Wendy tremia dos pés à cabeça.
Acabou.
Totalmente, completamente acabado.
Tudo o que ela tinha foi arrancado diante de todos.
"N-não, não é verdade..."
Wendy sabia que não podia admitir nada agora.
Se o fizesse, estaria perdida. Não podia confessar que fazia parte disso.
Ela caiu de joelhos com um baque surdo e desabou em soluços altos e entrecortados. Suas mãos arranhavam o chão enquanto ela se arrastava até Harold.
"Não fui eu! Eu juro, não fui eu!
"Vovô, vovó, por favor! Vocês têm que acreditar em mim! Eu fui enganada! Não fiz isso sozinha!
"E-eu não sabia que as coisas iam explodir desse jeito! Foi a Gloria! Ela que me empurrou para isso!
"Ela me disse o que falar, o que fazer! Prometeu que, se eu seguisse o plano dela, vocês voltariam a se importar comigo...
"Eu não fazia ideia de que ela realmente contrataria mercenários de verdade! Achei que eram apenas atores! Achei que aquelas armas eram falsas!
"Eu não estava pensando direito, tá bom?! Eu só me sentia tão rejeitada, queria que vocês voltassem a notar minha presença! Deixei ela mexer comigo!
"Nunca quis que ninguém se machucasse! Jamais faria isso com vocês!
"Vovó, você me criou. Como eu poderia tentar te machucar? Eu juro que a Gloria me manipulou! Ela mentiu!"
Ela continuou chorando enquanto se virava para Helen. Então pediu desculpas, repetidas vezes. "Helen, por favor! Você tem que acreditar em mim! Eu não queria te machucar! Foi a Gloria! Ela me obrigou! Ela mandou eu roubar o Coração das Profundezas e colocar a culpa em você! Nem sei por que ouvi ela, mas ouvi! Juro que entendi agora! Eu errei! Errei feio!"
Seu rosto estava encharcado de lágrimas. Ela nem se preocupava em negar seu envolvimento, mas jogava toda a culpa sobre Gloria.
Fazia parecer que era só uma garota ingênua, levada por uma serva manipuladora.
Harold olhou para ela, os olhos frios.

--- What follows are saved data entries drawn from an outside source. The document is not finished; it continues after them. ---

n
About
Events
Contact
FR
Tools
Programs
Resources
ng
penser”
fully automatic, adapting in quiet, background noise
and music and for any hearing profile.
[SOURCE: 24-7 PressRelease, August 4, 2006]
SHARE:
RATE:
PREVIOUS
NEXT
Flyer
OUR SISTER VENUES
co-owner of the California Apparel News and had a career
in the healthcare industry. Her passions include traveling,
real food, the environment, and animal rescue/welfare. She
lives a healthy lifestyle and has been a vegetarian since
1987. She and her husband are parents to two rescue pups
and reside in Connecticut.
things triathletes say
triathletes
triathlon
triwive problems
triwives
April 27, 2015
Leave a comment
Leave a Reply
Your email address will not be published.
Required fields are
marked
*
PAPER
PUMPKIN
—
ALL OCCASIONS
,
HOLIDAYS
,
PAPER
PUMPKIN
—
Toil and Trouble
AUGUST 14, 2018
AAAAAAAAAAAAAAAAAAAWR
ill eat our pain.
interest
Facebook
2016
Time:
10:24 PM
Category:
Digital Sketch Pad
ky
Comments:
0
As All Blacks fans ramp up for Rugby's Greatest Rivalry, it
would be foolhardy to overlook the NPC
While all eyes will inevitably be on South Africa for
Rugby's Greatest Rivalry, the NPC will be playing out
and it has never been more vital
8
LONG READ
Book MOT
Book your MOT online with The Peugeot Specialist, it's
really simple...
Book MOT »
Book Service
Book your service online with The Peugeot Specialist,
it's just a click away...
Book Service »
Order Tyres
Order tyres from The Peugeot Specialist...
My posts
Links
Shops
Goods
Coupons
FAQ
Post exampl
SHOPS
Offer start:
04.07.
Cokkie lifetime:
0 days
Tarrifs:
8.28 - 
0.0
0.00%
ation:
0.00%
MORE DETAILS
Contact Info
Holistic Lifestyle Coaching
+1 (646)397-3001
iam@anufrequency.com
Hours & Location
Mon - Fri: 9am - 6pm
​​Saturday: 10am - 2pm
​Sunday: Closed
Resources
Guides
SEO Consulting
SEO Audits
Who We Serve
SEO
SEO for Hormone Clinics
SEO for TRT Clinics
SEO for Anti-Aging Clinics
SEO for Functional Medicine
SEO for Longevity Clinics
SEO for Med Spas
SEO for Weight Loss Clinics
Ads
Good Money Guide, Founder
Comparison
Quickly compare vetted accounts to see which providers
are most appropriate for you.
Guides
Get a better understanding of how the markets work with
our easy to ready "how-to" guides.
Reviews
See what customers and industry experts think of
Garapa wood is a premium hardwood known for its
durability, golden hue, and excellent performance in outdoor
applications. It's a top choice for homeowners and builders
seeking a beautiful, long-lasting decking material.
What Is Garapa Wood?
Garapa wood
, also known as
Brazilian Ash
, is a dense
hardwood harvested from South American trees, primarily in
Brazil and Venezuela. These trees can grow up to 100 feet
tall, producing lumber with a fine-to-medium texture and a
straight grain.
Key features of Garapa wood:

Sem dizer uma palavra, deu-lhe um chute, afastando-a.
O corpo dela bateu forte no chão. Um baque seco ecoou quando atingiu o mármore e ela tossiu com o impacto.
Ele a encarava como se fosse uma estranha. A mesma sobrinha que antes achava doce agora lhe causava repulsa. Não sentia nem um pingo de pena. "Tio Harold! Estou falando a verdade! Foi tudo a Gloria! Você pode investigar! Pode conferir! Juro que não estou mentindo!" Wendy se arrastou de volta e tentou agarrar a barra da calça dele.
"Chega."
A voz de Harold era fria como aço. "Ainda está tentando jogar a culpa nos outros? Não aprendeu nada.
"Você acha mesmo que somos todos idiotas?
"Digamos que a Gloria planejou tudo. E daí? Você não é uma criança. É adulta. Não tem cérebro? Nenhum senso de certo e errado?
"Ela mandou você roubar. E você roubou. Mandou você incriminar alguém. E você fez isso também.
"Mandou contratar criminosos armados. E você aceitou sem pestanejar. E o que fez? Ficou assistindo e gostando. Queria ver a vida da Helen destruída."
Ele a destruiu diante de todos. Um golpe atrás do outro, e ela não tinha mais como se defender.
Wendy abriu a boca, mas as palavras travaram na garganta.
As lágrimas escorriam pelas bochechas, mas não comoviam ninguém.
"Volte para sua preciosa Gloria."
Seus gritos foram sumindo enquanto os seguranças a arrastavam para fora da propriedade.
O silêncio caiu sobre todo o lugar.
Nenhum convidado ousava respirar alto demais.
O olhar deles se voltava para Helen, tomados de espanto. Os olhos cheios de incredulidade.
E medo. Aquela garota que os Manon acabaram de acolher—quem era ela, afinal?
Ela fez um grupo de mercenários armados se ajoelhar como cães treinados.
Uma desconhecida qualquer? Impossível.
Que piada.
Até Isabella a apoiou sem hesitar.
Não havia como alguém assim ter vindo do nada.
Ela não era só uma garota. Era a herdeira dos Manon. E era assustadora.
A multidão mudou de lado num piscar de olhos. Aplausos explodiram pelo salão. Os elogios caíam de suas bocas como confete.
Agiam como se nenhum dos comentários cruéis de antes tivesse acontecido.
Helen olhou para os mercenários ainda ajoelhados.
Nenhum deles ousava levantar a cabeça.
"Chamem a polícia," Helen disse. Sua voz era baixa, mas cortante.